Tube Talk: A chain-smoking Romeo & Juliet
A chain-smoking Romeo & Juliet
I’m not usually inspired to write about TV programs twice, and still less inclined to repeat rave reviews. As my Nana used to say, it’s only a short road from repeating yourself to eating cat food and running down to the bus stop with no clothes on.
But this week, I want to re-rave a wee gem of a TV drama tucked away on Friday nights on TV1 that’s been seriously overlooked, and in need of another hard sell.
Bob & Rose (TV1, Fridays, 8.40pm) is a six-part dramedy series set in urban Manchester. (Y’know – that grey smoggy place in England where the Commonwealth Games were on this year.)
It’s about a gay man called Bob, who becomes friends with a 30something slapper called Rose. They meet, they go out on the piss, fall into bed together and realise they’ve got the hots for each other.

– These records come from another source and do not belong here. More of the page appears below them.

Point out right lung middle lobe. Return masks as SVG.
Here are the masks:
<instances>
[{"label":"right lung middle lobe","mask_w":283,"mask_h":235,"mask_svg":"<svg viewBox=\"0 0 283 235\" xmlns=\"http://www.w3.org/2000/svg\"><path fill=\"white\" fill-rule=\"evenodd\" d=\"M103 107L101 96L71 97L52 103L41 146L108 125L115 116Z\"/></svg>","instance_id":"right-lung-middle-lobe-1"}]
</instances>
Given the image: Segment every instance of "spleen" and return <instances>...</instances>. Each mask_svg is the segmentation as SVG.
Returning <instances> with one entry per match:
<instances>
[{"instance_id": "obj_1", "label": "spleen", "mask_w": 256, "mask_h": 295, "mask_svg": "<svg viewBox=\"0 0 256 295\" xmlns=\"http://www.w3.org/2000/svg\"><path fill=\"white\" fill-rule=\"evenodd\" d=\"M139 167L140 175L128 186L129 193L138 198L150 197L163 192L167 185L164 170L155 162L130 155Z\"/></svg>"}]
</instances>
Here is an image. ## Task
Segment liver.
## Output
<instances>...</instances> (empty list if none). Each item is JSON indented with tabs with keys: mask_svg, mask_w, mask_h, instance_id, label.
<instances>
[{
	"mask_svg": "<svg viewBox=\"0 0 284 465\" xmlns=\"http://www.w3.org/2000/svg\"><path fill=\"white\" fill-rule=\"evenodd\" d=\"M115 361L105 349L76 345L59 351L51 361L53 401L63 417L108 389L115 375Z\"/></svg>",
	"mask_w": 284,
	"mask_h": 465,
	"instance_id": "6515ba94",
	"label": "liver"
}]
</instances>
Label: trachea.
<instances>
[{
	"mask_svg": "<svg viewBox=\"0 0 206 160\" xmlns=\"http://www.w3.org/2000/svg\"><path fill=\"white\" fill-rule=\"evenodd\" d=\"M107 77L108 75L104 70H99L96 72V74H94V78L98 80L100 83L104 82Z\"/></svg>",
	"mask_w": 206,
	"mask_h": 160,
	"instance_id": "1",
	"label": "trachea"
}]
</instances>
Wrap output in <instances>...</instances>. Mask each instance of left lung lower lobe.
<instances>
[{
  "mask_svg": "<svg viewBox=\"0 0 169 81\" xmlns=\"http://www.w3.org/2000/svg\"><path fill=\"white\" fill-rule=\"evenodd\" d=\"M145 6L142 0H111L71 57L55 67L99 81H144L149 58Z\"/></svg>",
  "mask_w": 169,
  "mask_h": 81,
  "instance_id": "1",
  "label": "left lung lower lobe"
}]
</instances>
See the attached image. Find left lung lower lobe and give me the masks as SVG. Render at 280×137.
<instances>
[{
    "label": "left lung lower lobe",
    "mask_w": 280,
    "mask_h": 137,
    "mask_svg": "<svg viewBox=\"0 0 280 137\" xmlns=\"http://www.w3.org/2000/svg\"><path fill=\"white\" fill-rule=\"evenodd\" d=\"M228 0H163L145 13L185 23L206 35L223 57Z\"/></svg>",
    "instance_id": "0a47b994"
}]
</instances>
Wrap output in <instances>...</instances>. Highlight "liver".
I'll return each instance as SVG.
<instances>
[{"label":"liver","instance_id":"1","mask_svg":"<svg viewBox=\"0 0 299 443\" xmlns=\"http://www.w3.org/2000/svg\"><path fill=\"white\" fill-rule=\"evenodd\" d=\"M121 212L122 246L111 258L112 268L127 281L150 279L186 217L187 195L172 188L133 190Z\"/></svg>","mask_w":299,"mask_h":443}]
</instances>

A few furtive shags on a train later, they decide to make a go of it and – to their surprise – fall in love.
Bob & Rose’s writer Russell T. Davies, who based the plot on a gay friend of his who fell in love with a woman and got married, is no stranger to breaking taboos. His last series, Queer As Folk, was a fabulously full frontal, no-holds-barred take on urban gay life, complete with underage sex, Olympian drug use and some bitchin’ one-liners.
While Bob & Rose doesn’t quite have QAF’s cock-and-coke lifestyle, it’s just as provocative. In a world where gays and straights tolerate each other, occasionally shop together but keep their distance, the show dares to ask if it’s possible for two people from different ends of the sexuality spectrum to maintain a relationship.
While Bob scratches his head and wonders if it’s just a phase and Rose worries that she’s being a masochist, their respective social groups are praying for rain and plotting sabotage. Bob’s evil ex-boyfriend drags him back to bed to “reconvert” him, and Holly, Bob’s barking mad best friend who has moss growing in her living room, undermines the couple at every turn.
Many gay men are outraged with the show, arguing that it feeds fire to homophobic clichés that gay men can be “cured” by the love of a good woman. Other gays are simply relieved that the actor playing Bob ( Jonathan Creek’s Alan Davies) is a bit overweight and geekish, so he’s not “letting the side down.”
It’s to Davies’ credit that the show refuses to make judgements or take sides. Bob & Rose could be a latter-day, chain-smoking Romeo and Juliet who are misunderstood by narrow-minded family and friends. They could also just be two lonely people who are bored with their respective social scenes, and ready to take comfort where they can find it. Either way, it’s compelling viewing, and takes a tender, kindly look at its characters’ flaws and vulnerabilities.
Perceptively written and beautifully
acted, Bob & Rose does what all good drama should –
makes you laugh, makes you cry, and then makes you think.